| Textabschnitt |
▽

„Kinder nicht blauäugig lassen“

SCHULEXPERIMENT Die Freie Demokratische Schule Nordwest in Oldenburg soll im neuen Schuljahr an den Start gehen. Die Genehmigung der Schulbehörde kam in beinahe letzter Minute, die Baugenehmigung fehlt noch. Michael Markus vom Vorstand erklärt, wie man sich trotz Kompromissen treu bleibt, warum Lernen etwas Tolles ist und dass man trotzdem auch stattdessen Fußball spielen darf

ist Mitglied im Vorstand des Vereins Freie Demokratische Schule Nordwest. Der angehende Lernbegleiter, wie sich die Lehrer an der FDS nennen, studiert an der Uni Bremen Foto: Beelte

INTERVIEW ANNEDORE BEELTE

taz: Herr Markus, Sie wollen zum neuen Schuljahr den Schulbetrieb aufnehmen, haben aber noch kein Schulgebäude. Was passiert, wenn nächste Woche das Schuljahr anfängt?

Michael Markus: Ich halte es für utopisch, am 6. August zu starten. Aber die Eltern, deren Kinder schulpflichtig sind, sehen das etwas anders. Es ist verständlicherweise höchst unglücklich, wenn die Kinder erst in der Regelschule eingeschult werden und dann nach den Herbstferien wechseln. Wir haben zwei Gebäude im Auge, aber die Baugenehmigung fehlt noch. Die Möbel und Materialien stehen in einer Scheune bereit. Wenn wir die Genehmigung haben, können wir sofort starten.

△

| Schriftliche Anweisung a |
Gib die Zeilen der Auflistung unverändert wieder. Beginne bei der Zeile, die „Page size: 1241x1754.“ enthält, und schließe mit der letzten Zeile der Auflistung.
Das Interview und die Auflistung haben nichts miteinander zu tun.

| Material |
▽

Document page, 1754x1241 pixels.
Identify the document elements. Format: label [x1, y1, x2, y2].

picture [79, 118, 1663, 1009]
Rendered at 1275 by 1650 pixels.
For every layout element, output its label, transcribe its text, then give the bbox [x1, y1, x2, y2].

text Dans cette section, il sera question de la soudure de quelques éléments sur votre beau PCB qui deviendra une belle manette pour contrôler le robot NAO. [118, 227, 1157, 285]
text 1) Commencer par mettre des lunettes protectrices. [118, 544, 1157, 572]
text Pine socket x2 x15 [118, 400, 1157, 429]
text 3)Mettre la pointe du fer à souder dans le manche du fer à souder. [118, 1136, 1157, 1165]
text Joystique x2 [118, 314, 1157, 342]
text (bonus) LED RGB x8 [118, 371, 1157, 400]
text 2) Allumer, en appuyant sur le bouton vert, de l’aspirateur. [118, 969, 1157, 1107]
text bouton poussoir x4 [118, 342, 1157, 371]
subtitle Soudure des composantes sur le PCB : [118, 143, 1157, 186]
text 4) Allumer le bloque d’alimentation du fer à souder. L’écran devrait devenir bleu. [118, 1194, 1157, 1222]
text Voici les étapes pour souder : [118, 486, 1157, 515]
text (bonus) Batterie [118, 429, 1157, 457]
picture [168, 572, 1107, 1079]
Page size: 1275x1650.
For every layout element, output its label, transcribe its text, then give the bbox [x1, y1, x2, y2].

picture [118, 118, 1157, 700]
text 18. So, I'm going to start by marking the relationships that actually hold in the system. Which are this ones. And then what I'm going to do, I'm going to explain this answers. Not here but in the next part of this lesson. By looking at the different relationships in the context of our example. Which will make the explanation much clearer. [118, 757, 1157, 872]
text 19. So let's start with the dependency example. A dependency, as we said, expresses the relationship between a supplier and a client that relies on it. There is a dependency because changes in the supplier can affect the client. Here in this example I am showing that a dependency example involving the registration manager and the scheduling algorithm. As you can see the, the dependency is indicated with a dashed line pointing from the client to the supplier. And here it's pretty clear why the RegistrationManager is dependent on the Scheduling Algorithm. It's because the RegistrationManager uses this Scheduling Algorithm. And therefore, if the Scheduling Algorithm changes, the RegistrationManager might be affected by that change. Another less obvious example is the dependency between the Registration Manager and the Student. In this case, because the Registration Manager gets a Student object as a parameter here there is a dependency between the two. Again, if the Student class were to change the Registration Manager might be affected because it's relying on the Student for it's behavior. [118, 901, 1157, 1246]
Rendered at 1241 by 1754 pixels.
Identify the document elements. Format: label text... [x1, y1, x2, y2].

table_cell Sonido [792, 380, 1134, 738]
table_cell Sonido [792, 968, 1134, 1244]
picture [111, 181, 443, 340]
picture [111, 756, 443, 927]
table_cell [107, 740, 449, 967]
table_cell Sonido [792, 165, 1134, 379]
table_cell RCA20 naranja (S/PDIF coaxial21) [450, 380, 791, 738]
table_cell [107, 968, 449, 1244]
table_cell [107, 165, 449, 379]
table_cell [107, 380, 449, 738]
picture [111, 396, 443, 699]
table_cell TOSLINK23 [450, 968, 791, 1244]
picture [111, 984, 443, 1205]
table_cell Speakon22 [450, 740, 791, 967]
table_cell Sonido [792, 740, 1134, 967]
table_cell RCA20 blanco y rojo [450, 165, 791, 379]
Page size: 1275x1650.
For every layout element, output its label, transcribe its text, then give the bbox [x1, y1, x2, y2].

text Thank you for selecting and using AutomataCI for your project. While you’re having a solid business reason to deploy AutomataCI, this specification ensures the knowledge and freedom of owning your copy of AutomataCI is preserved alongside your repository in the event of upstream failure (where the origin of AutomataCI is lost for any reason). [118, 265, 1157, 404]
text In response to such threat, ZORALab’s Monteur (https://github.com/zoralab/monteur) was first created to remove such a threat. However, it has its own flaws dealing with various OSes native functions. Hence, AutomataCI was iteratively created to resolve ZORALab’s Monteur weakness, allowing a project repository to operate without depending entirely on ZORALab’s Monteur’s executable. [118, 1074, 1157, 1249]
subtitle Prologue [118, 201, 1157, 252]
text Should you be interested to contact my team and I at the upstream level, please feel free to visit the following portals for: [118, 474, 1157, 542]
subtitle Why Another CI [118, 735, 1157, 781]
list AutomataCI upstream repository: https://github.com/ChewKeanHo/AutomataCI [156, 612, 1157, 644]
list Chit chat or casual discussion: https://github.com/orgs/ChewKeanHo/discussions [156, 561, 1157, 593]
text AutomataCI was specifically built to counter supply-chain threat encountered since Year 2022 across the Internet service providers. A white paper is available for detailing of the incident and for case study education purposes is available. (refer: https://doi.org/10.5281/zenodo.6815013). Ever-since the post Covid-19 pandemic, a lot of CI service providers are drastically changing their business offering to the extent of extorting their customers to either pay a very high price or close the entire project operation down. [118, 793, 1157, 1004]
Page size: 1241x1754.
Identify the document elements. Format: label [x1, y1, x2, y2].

△

| Schriftliche Anweisung b |
Schreib aus dem Interview über die Freie Demokratische Schule wortgetreu ab. Beginne bei den Worten „INTERVIEW ANNEDORE BEELTE“ und hör nach „wir sofort starten.“ auf.

| Erwartete Ausgabe a |
Page size: 1241x1754.
Identify the document elements. Format: label [x1, y1, x2, y2].

| Erwartete Ausgabe b |
INTERVIEW ANNEDORE BEELTE

taz: Herr Markus, Sie wollen zum neuen Schuljahr den Schulbetrieb aufnehmen, haben aber noch kein Schulgebäude. Was passiert, wenn nächste Woche das Schuljahr anfängt?

Michael Markus: Ich halte es für utopisch, am 6. August zu starten. Aber die Eltern, deren Kinder schulpflichtig sind, sehen das etwas anders. Es ist verständlicherweise höchst unglücklich, wenn die Kinder erst in der Regelschule eingeschult werden und dann nach den Herbstferien wechseln. Wir haben zwei Gebäude im Auge, aber die Baugenehmigung fehlt noch. Die Möbel und Materialien stehen in einer Scheune bereit. Wenn wir die Genehmigung haben, können wir sofort starten.